> What is expected
Go through the entries below and pick out every line with "Journal".

> Input
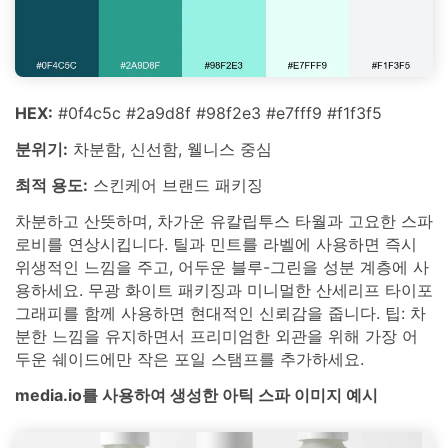
HEX:
#0f4c5c #2a9d8f #98f2e3 #e7fff9 #f1f3f5
분위기:
차분함, 신선함, 웰니스 중심
최적 용도:
스킨케어 브랜드 패키징
차분하고 산뜻하며, 차가운 유칼립투스 타월과 고요한 스파
로비를 연상시킵니다. 틸과 민트를 라벨에 사용하면 즉시
위생적인 느낌을 주고, 어두운 블루-그린을 성분 계층에 사
용하세요. 무광 화이트 패키징과 미니멀한 산세리프 타이포
그래피를 함께 사용하면 현대적인 신뢰감을 줍니다. 팁: 차
분한 느낌을 유지하면서 프리미엄한 외관을 위해 가장 어
두운 쉐이드에만 작은 포일 스탬프를 추가하세요.
media.io를 사용하여 생성한 아틱 스파 이미지 예시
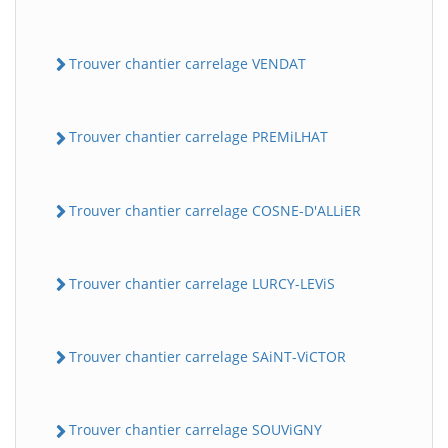
Trouver chantier carrelage VENDAT
Trouver chantier carrelage PREMiLHAT
Trouver chantier carrelage COSNE-D'ALLiER
Trouver chantier carrelage LURCY-LEViS
Trouver chantier carrelage SAiNT-ViCTOR
Trouver chantier carrelage SOUViGNY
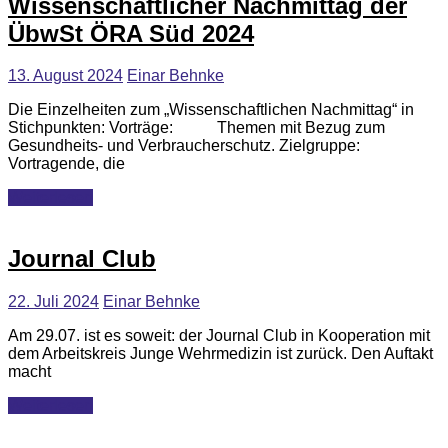
Wissenschaftlicher Nachmittag der
ÜbwSt ÖRA Süd 2024
13. August 2024
Einar Behnke
Die Einzelheiten zum „Wissenschaftlichen Nachmittag“ in
Stichpunkten: Vorträge: Themen mit Bezug zum
Gesundheits- und Verbraucherschutz. Zielgruppe:
Vortragende, die
Weiterlesen
Journal Club
22. Juli 2024
Einar Behnke
Am 29.07. ist es soweit: der Journal Club in Kooperation mit
dem Arbeitskreis Junge Wehrmedizin ist zurück. Den Auftakt
macht
Weiterlesen
Aktuelles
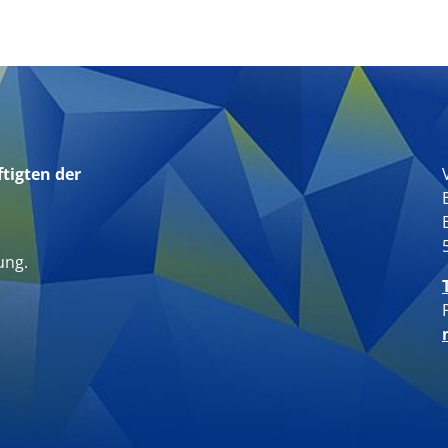
tigten der
n
ung.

> Task solution
Journal Club
Am 29.07. ist es soweit: der Journal Club in Kooperation mit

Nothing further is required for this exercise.